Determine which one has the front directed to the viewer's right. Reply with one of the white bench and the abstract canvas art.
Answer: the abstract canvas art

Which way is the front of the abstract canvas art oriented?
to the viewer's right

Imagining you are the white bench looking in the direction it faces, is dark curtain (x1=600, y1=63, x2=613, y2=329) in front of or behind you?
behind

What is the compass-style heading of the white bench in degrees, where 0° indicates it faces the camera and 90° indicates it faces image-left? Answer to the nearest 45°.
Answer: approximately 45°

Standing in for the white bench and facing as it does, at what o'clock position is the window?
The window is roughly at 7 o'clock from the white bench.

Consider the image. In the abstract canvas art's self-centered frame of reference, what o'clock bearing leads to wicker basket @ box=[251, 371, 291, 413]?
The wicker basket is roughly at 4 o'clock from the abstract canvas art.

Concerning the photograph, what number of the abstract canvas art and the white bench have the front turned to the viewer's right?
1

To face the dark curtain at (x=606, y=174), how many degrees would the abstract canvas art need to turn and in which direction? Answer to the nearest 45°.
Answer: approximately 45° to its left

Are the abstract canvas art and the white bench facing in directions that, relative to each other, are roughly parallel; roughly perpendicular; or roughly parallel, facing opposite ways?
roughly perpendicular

################

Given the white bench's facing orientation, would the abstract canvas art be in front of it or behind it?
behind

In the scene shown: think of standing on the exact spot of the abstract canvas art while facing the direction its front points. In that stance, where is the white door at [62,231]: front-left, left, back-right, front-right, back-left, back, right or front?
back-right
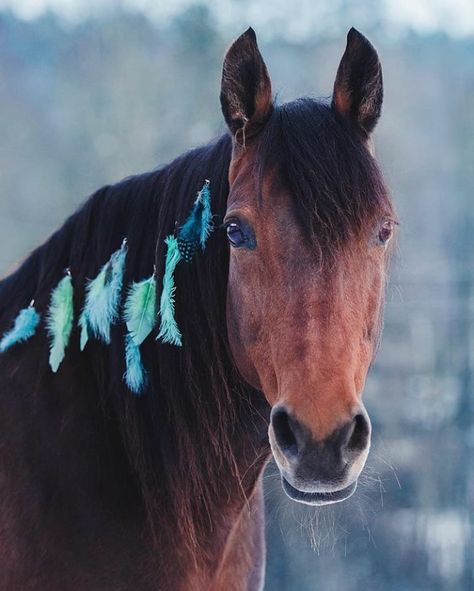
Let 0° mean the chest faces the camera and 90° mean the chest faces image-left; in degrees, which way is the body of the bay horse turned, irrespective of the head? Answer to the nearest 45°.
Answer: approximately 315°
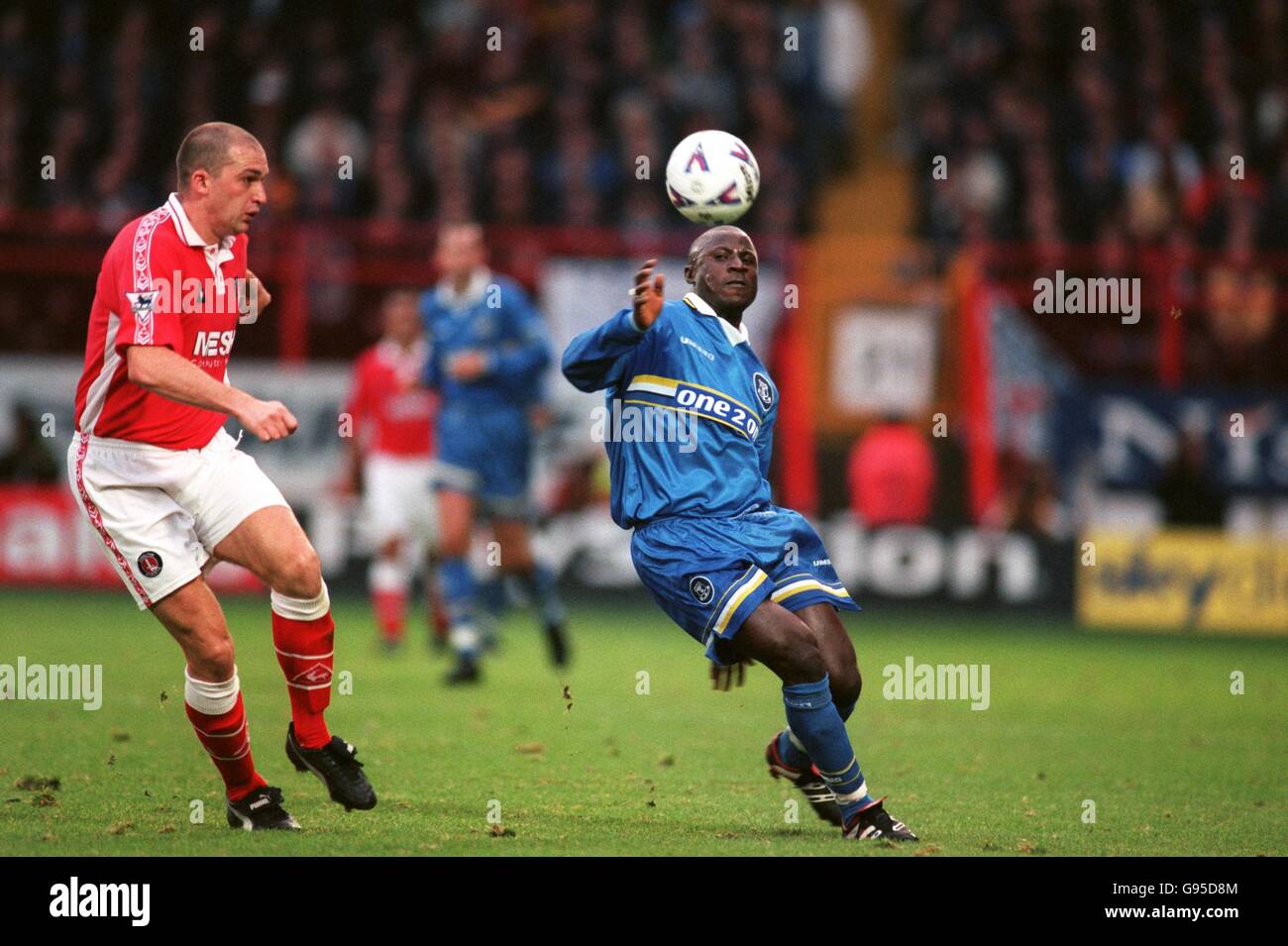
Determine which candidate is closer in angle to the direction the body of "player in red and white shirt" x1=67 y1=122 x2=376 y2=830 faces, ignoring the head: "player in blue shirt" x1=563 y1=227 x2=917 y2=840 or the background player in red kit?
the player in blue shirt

################

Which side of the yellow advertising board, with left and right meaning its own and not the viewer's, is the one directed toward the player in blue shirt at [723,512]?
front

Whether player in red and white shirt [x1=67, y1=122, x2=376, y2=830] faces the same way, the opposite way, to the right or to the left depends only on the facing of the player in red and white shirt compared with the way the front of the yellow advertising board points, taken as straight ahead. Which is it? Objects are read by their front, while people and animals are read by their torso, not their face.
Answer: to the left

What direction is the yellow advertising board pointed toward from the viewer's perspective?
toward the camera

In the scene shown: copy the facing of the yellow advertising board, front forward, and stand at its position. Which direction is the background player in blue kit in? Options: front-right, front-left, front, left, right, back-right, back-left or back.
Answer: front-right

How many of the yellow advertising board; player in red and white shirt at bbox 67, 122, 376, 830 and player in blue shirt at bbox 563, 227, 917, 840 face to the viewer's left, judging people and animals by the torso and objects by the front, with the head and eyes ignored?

################

Your goal: Rewrite the items starting at the line that contains "Whether player in" and ending at the line that contains "Answer: front-right", substituting "yellow banner" for "yellow advertising board" and leaving everything else unchanged.

Your solution:
Whether player in red and white shirt [x1=67, y1=122, x2=376, y2=830] faces the same way, the opposite way, to the right or to the left depends only on the facing of the player in red and white shirt compared with the way the front of the yellow banner points, taken as straight ahead. Which is it? Objects are read by their front, while people and animals are read by their torso, not their face.
Answer: to the left

What direction is the yellow banner pointed toward from the viewer's perspective?
toward the camera

In the scene shown: copy the facing of the yellow banner, front forward, and stand at its position. Which direction is the background player in blue kit in? Options: front-right, front-left, front, left, right, back-right, back-left or back.
Answer: front-right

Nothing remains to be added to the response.